(Source data)
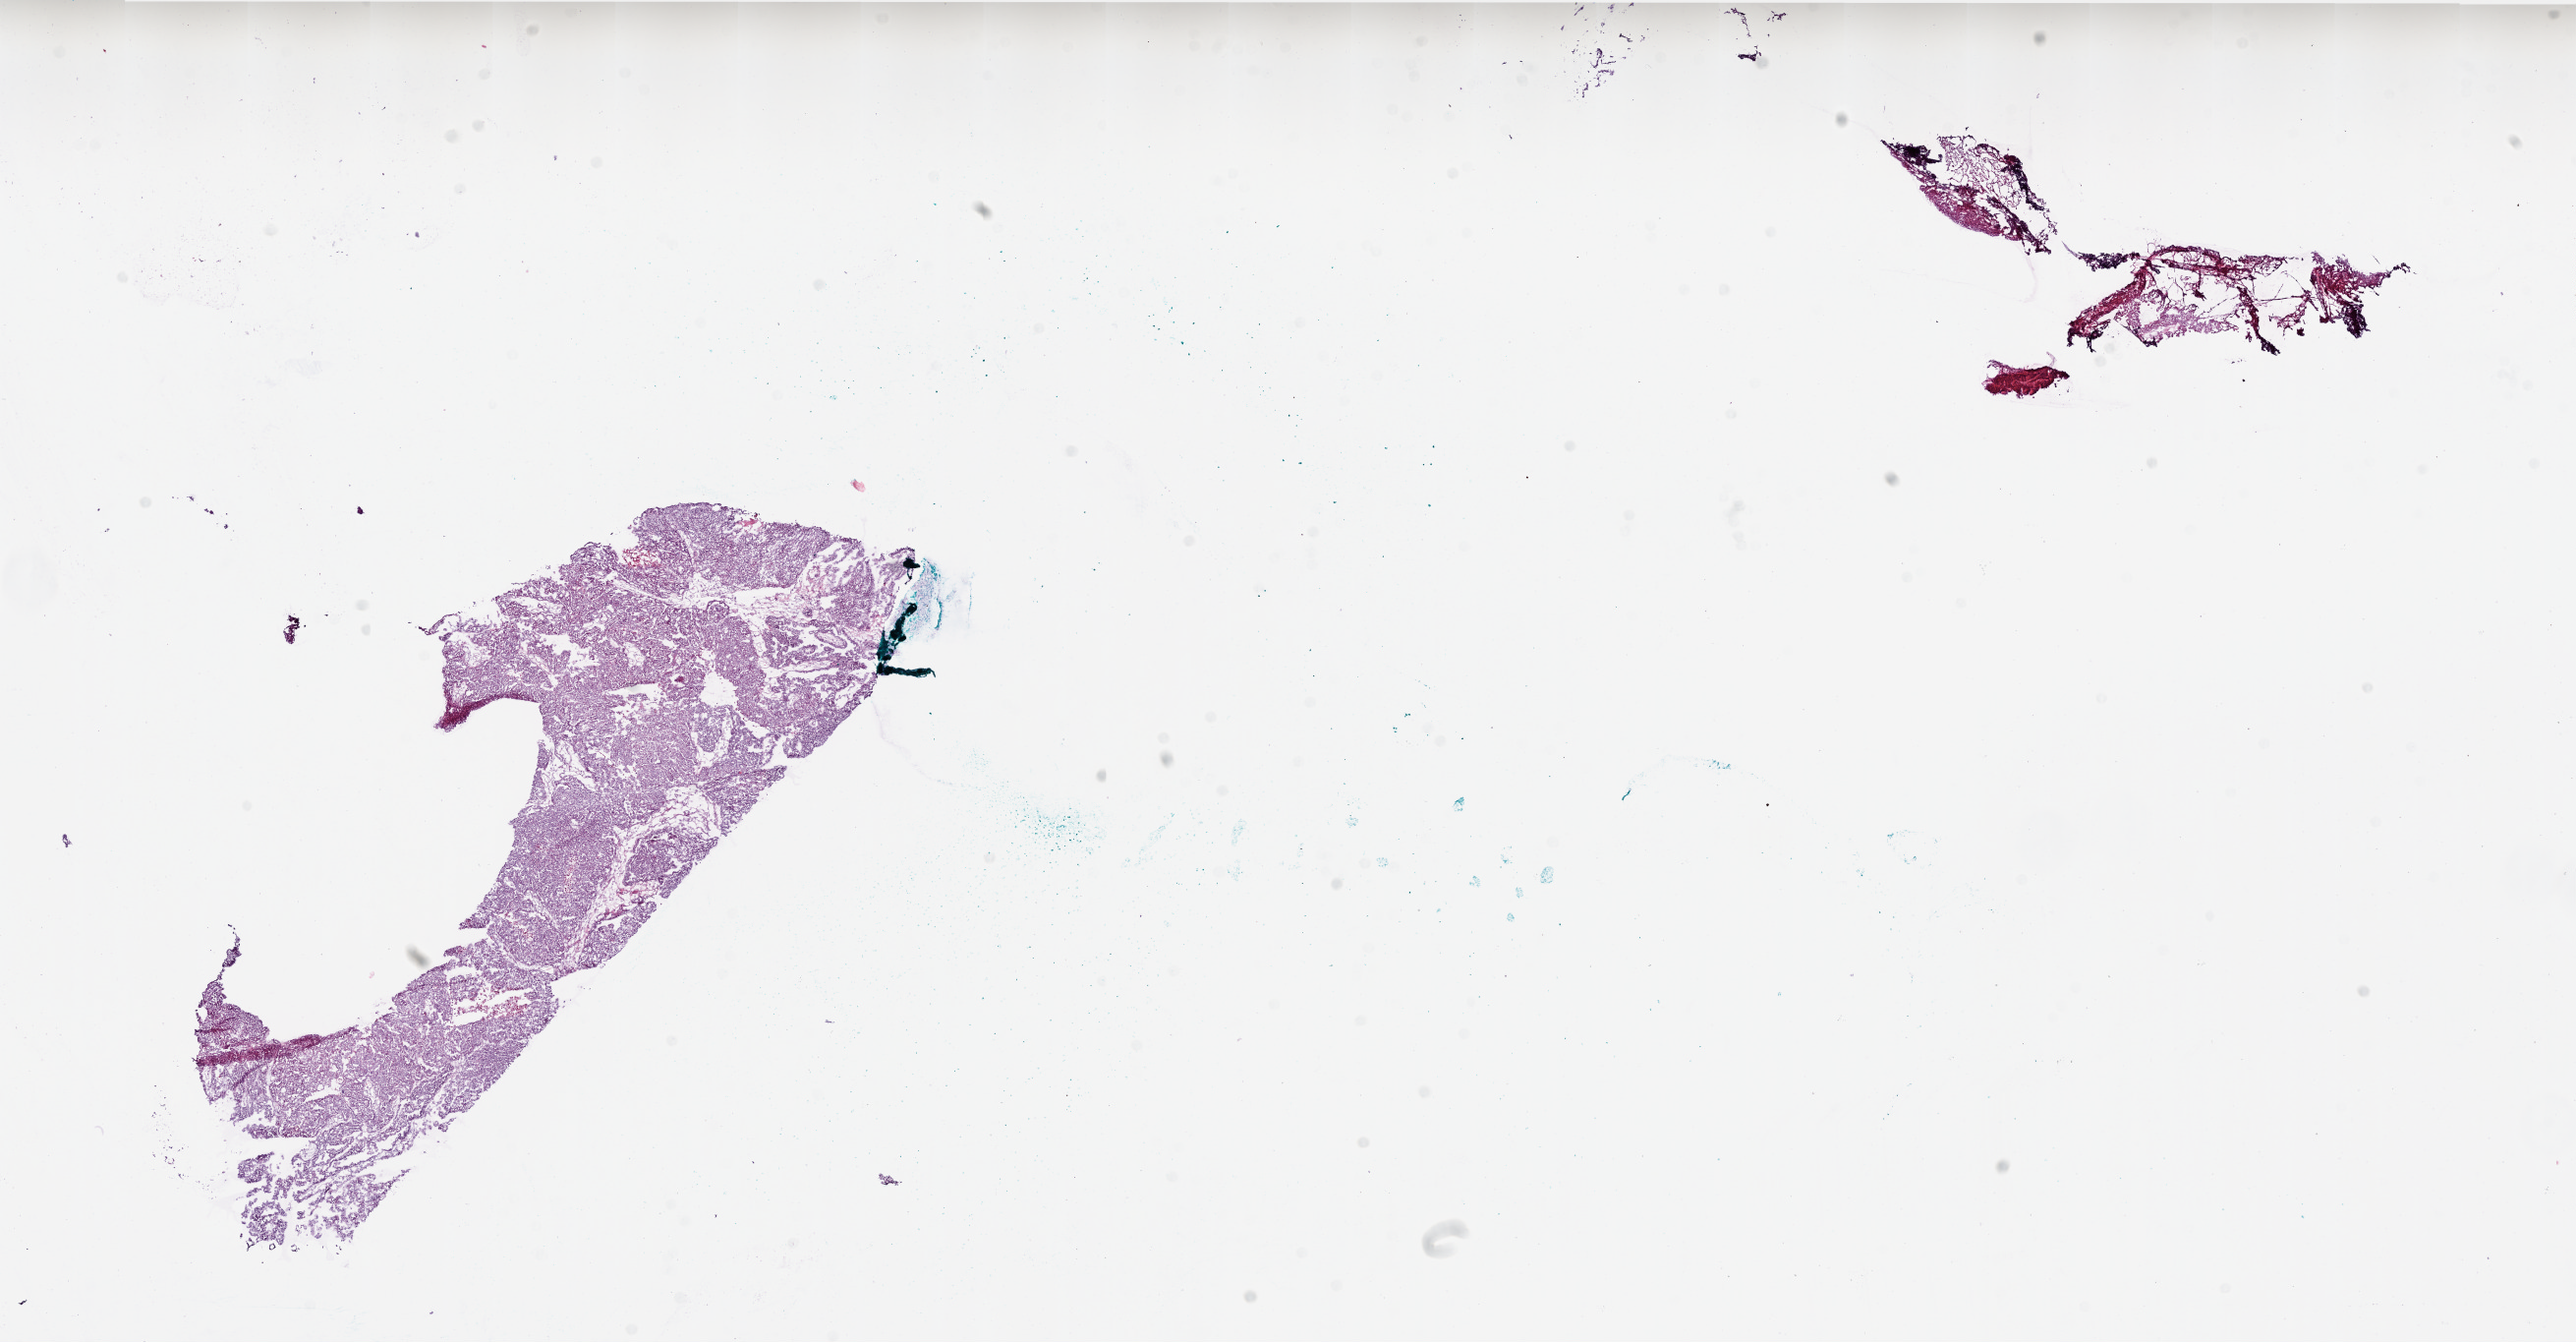
H&E whole-slide image, a low-resolution overview of the entire scanned area, about 21.0 x 10.9 mm (slide scanned at 20x). Frozen section from the bottom of the tissue portion. Sample: primary tumour, ovary. Patient: female, age at initial diagnosis 67 years. Histologic grade: G3 (poorly differentiated). Slide review estimates, as recorded: tumour cells 95%, tumour nuclei 98%, normal cells 0%, stromal cells 5%, necrosis 0%.
* laterality: bilateral
* diagnosis: Serous cystadenocarcinoma, NOS
* FIGO stage: IIIC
(End Source data)
▶ [What needs to be done]: Word for word, return the material above; the pictures stay out.

▶ [Output for this task]:
H&E whole-slide image, a low-resolution overview of the entire scanned area, about 21.0 x 10.9 mm (slide scanned at 20x). Frozen section from the bottom of the tissue portion. Sample: primary tumour, ovary. Patient: female, age at initial diagnosis 67 years. Histologic grade: G3 (poorly differentiated). Slide review estimates, as recorded: tumour cells 95%, tumour nuclei 98%, normal cells 0%, stromal cells 5%, necrosis 0%.
* laterality: bilateral
* diagnosis: Serous cystadenocarcinoma, NOS
* FIGO stage: IIIC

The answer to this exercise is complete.